[Items in a dataset]
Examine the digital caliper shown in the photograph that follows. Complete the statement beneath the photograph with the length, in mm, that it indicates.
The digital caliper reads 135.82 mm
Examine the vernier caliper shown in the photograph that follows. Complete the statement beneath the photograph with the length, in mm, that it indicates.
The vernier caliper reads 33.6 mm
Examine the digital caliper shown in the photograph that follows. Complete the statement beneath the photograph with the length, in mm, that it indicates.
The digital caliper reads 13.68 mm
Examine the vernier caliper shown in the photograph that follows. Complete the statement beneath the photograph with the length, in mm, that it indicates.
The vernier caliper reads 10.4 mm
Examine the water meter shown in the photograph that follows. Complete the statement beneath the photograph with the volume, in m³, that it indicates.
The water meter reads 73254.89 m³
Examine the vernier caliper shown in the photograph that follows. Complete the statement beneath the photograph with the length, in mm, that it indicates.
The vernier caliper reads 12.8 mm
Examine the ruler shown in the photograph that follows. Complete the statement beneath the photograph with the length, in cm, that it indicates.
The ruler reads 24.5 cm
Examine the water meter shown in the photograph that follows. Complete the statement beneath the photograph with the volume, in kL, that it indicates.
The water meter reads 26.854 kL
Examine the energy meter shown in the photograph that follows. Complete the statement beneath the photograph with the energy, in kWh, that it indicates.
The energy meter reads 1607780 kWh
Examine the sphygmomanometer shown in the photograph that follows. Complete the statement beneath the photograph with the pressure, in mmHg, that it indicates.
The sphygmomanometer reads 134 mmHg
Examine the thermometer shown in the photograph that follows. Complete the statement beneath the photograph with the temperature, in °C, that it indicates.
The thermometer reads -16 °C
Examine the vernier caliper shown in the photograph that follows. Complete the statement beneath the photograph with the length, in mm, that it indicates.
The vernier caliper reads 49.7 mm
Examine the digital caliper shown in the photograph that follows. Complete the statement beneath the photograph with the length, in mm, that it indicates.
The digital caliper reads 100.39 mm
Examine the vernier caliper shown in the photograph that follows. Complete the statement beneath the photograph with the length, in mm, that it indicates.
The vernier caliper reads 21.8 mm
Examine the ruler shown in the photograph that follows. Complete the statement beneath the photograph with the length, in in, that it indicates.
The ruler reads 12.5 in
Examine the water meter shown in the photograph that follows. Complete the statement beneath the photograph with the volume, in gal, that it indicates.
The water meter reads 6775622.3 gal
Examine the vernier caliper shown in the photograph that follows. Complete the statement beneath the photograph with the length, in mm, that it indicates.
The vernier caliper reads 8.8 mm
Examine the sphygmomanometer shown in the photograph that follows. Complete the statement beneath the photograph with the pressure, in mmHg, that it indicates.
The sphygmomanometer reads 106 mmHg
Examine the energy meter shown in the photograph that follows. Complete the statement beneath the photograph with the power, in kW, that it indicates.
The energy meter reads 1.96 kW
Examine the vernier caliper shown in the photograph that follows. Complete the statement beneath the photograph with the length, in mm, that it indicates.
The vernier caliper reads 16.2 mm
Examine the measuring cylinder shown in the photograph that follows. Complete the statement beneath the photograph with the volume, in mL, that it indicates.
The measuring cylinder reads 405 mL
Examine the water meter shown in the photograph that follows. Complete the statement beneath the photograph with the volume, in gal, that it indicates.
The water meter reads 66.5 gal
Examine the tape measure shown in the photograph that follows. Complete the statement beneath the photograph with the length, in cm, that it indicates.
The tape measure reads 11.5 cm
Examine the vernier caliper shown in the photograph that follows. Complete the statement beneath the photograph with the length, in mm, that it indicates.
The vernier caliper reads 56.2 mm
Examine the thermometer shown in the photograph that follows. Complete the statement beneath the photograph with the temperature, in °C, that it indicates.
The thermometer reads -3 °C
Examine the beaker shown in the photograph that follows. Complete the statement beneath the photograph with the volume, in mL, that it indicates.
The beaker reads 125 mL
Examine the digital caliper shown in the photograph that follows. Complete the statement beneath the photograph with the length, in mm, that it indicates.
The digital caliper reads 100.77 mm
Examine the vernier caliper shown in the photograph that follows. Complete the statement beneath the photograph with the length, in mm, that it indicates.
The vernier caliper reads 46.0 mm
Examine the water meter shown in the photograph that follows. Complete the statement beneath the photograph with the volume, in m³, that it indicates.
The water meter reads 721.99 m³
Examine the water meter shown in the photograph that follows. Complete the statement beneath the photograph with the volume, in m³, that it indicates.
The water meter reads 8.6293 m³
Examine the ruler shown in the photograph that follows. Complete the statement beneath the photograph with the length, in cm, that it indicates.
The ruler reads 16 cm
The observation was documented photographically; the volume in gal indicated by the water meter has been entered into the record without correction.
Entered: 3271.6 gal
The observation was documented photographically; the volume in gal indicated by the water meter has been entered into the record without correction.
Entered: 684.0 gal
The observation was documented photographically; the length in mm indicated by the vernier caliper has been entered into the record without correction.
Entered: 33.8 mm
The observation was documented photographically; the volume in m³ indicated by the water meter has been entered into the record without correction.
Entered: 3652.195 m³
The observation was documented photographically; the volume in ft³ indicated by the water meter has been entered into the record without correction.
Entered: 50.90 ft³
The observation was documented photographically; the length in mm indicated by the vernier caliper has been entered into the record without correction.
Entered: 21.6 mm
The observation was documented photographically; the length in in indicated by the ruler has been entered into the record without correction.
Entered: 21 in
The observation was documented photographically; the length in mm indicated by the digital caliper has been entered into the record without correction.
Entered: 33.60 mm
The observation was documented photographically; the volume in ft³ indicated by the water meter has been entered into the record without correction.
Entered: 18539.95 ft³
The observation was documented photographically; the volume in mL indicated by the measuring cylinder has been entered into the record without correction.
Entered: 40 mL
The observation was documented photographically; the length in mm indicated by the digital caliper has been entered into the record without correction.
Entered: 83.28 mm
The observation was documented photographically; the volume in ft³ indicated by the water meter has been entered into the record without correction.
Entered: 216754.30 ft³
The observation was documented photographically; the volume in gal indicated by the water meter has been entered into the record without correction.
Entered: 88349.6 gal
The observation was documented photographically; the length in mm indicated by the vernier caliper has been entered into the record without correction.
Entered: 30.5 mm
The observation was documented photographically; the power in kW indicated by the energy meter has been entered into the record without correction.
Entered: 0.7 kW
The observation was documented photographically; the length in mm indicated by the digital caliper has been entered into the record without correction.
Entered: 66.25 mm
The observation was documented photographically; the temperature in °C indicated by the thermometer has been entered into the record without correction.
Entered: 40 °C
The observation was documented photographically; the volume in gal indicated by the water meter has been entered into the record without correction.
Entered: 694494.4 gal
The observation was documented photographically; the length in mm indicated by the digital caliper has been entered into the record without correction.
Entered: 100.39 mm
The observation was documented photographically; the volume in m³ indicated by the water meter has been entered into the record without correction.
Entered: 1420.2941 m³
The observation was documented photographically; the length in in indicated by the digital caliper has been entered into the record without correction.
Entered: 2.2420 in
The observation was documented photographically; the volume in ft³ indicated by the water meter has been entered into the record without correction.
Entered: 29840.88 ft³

### Try it
Return each line in the entries above that has the word "measure" in it.

### Answer to the problem
Examine the tape measure shown in the photograph that follows. Complete the statement beneath the photograph with the length, in cm, that it indicates.
The tape measure reads 11.5 cm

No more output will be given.